#### GOAL OF THE EXERCISE
All of the data is to be repeated verbatim.

#### TASK DATA
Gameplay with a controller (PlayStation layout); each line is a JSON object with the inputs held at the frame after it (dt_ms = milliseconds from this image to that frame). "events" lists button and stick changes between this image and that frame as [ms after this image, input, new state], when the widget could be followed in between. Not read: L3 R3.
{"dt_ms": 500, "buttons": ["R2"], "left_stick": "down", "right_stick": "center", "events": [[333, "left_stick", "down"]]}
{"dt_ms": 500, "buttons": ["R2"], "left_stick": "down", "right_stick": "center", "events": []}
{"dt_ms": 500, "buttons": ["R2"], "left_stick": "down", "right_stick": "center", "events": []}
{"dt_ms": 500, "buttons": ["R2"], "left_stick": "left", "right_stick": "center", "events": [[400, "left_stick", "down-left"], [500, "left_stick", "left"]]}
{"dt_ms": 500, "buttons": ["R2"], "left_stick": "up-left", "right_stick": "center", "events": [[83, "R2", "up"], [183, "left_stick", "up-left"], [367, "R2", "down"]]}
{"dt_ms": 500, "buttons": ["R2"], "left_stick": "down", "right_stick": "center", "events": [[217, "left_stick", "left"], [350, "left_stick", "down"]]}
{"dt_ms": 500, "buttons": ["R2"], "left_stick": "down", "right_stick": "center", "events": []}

#### EXERCISE OUTPUT
Gameplay with a controller (PlayStation layout); each line is a JSON object with the inputs held at the frame after it (dt_ms = milliseconds from this image to that frame). "events" lists button and stick changes between this image and that frame as [ms after this image, input, new state], when the widget could be followed in between. Not read: L3 R3.
{"dt_ms": 500, "buttons": ["R2"], "left_stick": "down", "right_stick": "center", "events": [[333, "left_stick", "down"]]}
{"dt_ms": 500, "buttons": ["R2"], "left_stick": "down", "right_stick": "center", "events": []}
{"dt_ms": 500, "buttons": ["R2"], "left_stick": "down", "right_stick": "center", "events": []}
{"dt_ms": 500, "buttons": ["R2"], "left_stick": "left", "right_stick": "center", "events": [[400, "left_stick", "down-left"], [500, "left_stick", "left"]]}
{"dt_ms": 500, "buttons": ["R2"], "left_stick": "up-left", "right_stick": "center", "events": [[83, "R2", "up"], [183, "left_stick", "up-left"], [367, "R2", "down"]]}
{"dt_ms": 500, "buttons": ["R2"], "left_stick": "down", "right_stick": "center", "events": [[217, "left_stick", "left"], [350, "left_stick", "down"]]}
{"dt_ms": 500, "buttons": ["R2"], "left_stick": "down", "right_stick": "center", "events": []}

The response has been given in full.